It's about to get a bit easier for dads toting young children to visit public buildings, thanks to a new law signed Friday. 

The Bathrooms Accessible in Every Situation (BABIES) Act mandates that all restrooms in public buildings – both men's and women's – be outfitted with diaper changing stations. The new legislation, which passed 389 to 34 in the House of Representatives, with support from both sides of the aisle, and passed unanimously through the Senate before reaching President Obama’s desk, serves as an indicator of how parental roles are changing and how the law is catching up. 

“Government needs to do more to ensure that public buildings are family friendly. No mom or dad should ever have to worry about finding a safe, sanitary place to change their baby – least of all in a federal building that’s paid for by taxpayers,” Rep. David Cicilline (D) of Rhode Island, who introduced the bill, said in a statement. “The BABIES Act is a commonsense proposal that makes government buildings more welcoming for families and helps promote good public health.”
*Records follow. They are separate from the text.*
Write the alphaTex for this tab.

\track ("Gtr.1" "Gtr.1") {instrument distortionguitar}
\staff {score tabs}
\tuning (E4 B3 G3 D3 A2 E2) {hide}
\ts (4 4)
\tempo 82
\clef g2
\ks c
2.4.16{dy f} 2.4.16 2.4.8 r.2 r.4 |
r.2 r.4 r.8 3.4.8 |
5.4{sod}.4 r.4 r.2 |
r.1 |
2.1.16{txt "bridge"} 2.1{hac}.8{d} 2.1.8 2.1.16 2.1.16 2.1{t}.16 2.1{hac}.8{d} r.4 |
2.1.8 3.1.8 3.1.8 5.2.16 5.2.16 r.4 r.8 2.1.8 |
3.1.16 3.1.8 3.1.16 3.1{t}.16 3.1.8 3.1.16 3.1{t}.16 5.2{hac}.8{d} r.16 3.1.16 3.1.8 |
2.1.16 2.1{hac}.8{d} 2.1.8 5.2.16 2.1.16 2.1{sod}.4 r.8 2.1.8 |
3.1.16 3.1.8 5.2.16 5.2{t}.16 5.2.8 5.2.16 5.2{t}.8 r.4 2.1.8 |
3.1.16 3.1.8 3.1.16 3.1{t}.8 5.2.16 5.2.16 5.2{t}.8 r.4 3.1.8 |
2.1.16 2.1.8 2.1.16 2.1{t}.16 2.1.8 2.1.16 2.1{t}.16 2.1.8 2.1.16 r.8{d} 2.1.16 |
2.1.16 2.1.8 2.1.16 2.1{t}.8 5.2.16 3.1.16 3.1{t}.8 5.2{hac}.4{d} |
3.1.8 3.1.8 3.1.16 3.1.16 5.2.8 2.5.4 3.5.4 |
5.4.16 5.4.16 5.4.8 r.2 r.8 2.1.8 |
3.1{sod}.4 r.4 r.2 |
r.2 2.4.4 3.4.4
Fifty years ago it was more common for fathers to feel that childcare, particularly in infancy, fell on the mothers' shoulders. While that notion is less common today, the lack of changing tables in men’s restrooms makes it difficult for parents to fully share responsibilities, perpetuates harmful gender roles, and discriminates against same-sex parents and single fathers, advocates of equal parenting say

“There is a lag between the time that things that become socially acceptable and when they really become normative.” Francine M. Deutsch, professor of psychology and education at Mount Holyoke College in western Mass., and author of “Halving It All: How Equally Shared Parenting Works,” tells The Christian Science Monitor in a phone interview.

The BABIES Act, which received a great deal of support on both sides of the aisle and passed quickly from the House to President Obama’s desk, is a step toward normativity and a necessary case of legislating common sense, changing room equality advocate Doyin Richards told the Huffington Post.

Changing station availability has been an issue within parenting circles for some time, but took on more prominence in 2015 when actor and new dad Ashton Kutcher took up the cause. He noted on Facebook how hard it was to find changing stations in public and started a successful Change.org petition calling for Target and Costco, companies that have historically supported families, to include changing stations in men’s restrooms.

Later that year, Sen. Brad Hoylman (D) of New York proposed a bill calling for changing station parity at the state level. Mr. Hoylman, who has a daughter with his husband David Sigal, was inspired by Mr. Kutcher’s activism and personal frustrations findings places to change his daughter when out in public.

The federal BABIES Act reflects a trend as family rights continue to surface in the political sphere more. For example, the issue of paid family leave, not just for mothers but for fathers as well has seen an unprecedented amount of attention is this election, as the Monitor's Schuyler Velasco notes.

Additionally, Facebook founder and chief executive officer Mark Zuckerberg drew attention to paternity leave when he announced he would be taking two months off after the birth of his daughter, pointing out that "when working parents take time to be with their newborns, outcomes are better for the children and families."

Like the BABIES Act, guaranteed paternity leave would recognize the father’s role and help fight the ingrained notion that child-rearing is women’s work, as well as put emphasis on the importance of family in an increasingly busy and work-obsessed society – because despite all its social and legal challenges, equal parenting has benefits for both parents and the children Deutsch says. 

“The most moving things I have found in my own research are the testimonials that men who are equally involved give me about their relationships with their children,” Deutsch tells the Monitor. “It creates a possibility for real intimacy between fathers and their children. Just like it gives women a chance to develop the professional side of themselves, it gives men a chance to develop the nurturing side of themselves. Through this kind of equality we all become fuller human beings.”